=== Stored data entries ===
******************************

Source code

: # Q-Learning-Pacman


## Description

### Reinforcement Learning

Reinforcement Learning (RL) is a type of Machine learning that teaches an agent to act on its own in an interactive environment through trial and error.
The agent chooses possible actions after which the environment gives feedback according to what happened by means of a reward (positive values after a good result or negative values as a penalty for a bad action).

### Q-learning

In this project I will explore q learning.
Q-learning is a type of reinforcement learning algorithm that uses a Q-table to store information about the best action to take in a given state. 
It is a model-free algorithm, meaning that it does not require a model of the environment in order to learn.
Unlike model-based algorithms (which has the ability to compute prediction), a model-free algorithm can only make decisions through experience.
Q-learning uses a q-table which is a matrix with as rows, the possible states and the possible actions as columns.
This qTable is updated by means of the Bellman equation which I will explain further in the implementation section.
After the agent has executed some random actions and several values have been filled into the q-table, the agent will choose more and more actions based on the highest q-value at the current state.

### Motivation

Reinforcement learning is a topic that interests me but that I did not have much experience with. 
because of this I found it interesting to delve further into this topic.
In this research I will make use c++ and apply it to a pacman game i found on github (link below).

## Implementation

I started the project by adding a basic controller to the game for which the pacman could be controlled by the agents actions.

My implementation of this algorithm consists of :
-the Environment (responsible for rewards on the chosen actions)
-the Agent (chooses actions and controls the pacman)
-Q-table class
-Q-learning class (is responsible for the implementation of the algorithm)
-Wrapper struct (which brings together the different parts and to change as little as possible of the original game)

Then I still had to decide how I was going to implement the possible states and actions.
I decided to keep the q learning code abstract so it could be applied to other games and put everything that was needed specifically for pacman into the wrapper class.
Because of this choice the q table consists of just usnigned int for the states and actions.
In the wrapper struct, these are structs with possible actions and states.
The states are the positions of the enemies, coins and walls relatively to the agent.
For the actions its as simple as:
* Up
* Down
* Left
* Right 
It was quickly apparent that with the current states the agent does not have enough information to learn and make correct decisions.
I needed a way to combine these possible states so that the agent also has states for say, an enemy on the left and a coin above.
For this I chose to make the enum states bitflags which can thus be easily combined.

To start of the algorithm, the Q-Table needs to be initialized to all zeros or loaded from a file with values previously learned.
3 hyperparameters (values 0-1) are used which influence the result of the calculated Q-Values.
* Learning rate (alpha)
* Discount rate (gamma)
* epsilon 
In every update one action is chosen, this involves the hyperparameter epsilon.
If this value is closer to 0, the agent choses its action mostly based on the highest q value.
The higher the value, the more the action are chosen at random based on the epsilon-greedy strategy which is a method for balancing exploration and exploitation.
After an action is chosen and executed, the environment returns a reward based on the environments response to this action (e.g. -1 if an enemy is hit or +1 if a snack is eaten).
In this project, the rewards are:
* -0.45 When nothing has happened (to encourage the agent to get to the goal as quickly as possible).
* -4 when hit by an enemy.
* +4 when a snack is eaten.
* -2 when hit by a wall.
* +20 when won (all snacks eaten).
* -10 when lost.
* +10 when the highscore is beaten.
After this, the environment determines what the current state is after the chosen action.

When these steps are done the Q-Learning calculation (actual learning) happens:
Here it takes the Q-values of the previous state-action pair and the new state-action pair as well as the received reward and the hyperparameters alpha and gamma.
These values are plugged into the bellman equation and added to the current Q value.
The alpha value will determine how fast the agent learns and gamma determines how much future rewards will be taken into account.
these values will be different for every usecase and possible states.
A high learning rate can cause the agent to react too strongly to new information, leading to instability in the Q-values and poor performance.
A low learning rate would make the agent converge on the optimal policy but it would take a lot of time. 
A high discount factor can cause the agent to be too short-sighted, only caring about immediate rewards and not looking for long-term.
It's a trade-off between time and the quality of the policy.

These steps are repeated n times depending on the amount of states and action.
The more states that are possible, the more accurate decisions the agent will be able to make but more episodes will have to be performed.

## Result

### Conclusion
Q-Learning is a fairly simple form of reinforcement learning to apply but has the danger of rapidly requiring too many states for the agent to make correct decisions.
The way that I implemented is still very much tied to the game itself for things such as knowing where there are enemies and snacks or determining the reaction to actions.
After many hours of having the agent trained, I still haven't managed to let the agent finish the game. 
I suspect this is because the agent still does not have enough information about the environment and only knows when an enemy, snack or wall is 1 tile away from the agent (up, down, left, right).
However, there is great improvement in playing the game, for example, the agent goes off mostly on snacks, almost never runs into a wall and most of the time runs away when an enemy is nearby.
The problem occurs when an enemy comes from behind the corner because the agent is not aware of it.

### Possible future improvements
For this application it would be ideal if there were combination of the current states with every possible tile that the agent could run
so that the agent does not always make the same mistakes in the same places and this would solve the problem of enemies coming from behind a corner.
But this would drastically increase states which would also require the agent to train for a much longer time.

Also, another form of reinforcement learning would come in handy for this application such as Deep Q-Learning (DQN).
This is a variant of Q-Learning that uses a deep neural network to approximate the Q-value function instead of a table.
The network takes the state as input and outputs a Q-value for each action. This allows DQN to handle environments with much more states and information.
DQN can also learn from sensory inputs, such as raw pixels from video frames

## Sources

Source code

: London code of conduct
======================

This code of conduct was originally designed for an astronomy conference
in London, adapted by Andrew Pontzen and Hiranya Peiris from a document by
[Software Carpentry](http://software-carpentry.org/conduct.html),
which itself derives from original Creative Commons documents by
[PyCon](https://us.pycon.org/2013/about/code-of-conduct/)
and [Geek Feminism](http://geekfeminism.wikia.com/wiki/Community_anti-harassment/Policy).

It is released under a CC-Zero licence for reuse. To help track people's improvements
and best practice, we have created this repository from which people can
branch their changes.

******************************

=== ACTIVITY ===
From the line holding "-Q-learning class (is" to the line holding "After this, the", inclusive, restate each line above exactly as written.

=== WRITTEN RESPONSE ===
-Q-learning class (is responsible for the implementation of the algorithm)
-Wrapper struct (which brings together the different parts and to change as little as possible of the original game)

Then I still had to decide how I was going to implement the possible states and actions.
I decided to keep the q learning code abstract so it could be applied to other games and put everything that was needed specifically for pacman into the wrapper class.
Because of this choice the q table consists of just usnigned int for the states and actions.
In the wrapper struct, these are structs with possible actions and states.
The states are the positions of the enemies, coins and walls relatively to the agent.
For the actions its as simple as:
* Up
* Down
* Left
* Right 
It was quickly apparent that with the current states the agent does not have enough information to learn and make correct decisions.
I needed a way to combine these possible states so that the agent also has states for say, an enemy on the left and a coin above.
For this I chose to make the enum states bitflags which can thus be easily combined.

To start of the algorithm, the Q-Table needs to be initialized to all zeros or loaded from a file with values previously learned.
3 hyperparameters (values 0-1) are used which influence the result of the calculated Q-Values.
* Learning rate (alpha)
* Discount rate (gamma)
* epsilon 
In every update one action is chosen, this involves the hyperparameter epsilon.
If this value is closer to 0, the agent choses its action mostly based on the highest q value.
The higher the value, the more the action are chosen at random based on the epsilon-greedy strategy which is a method for balancing exploration and exploitation.
After an action is chosen and executed, the environment returns a reward based on the environments response to this action (e.g. -1 if an enemy is hit or +1 if a snack is eaten).
In this project, the rewards are:
* -0.45 When nothing has happened (to encourage the agent to get to the goal as quickly as possible).
* -4 when hit by an enemy.
* +4 when a snack is eaten.
* -2 when hit by a wall.
* +20 when won (all snacks eaten).
* -10 when lost.
* +10 when the highscore is beaten.
After this, the environment determines what the current state is after the chosen action.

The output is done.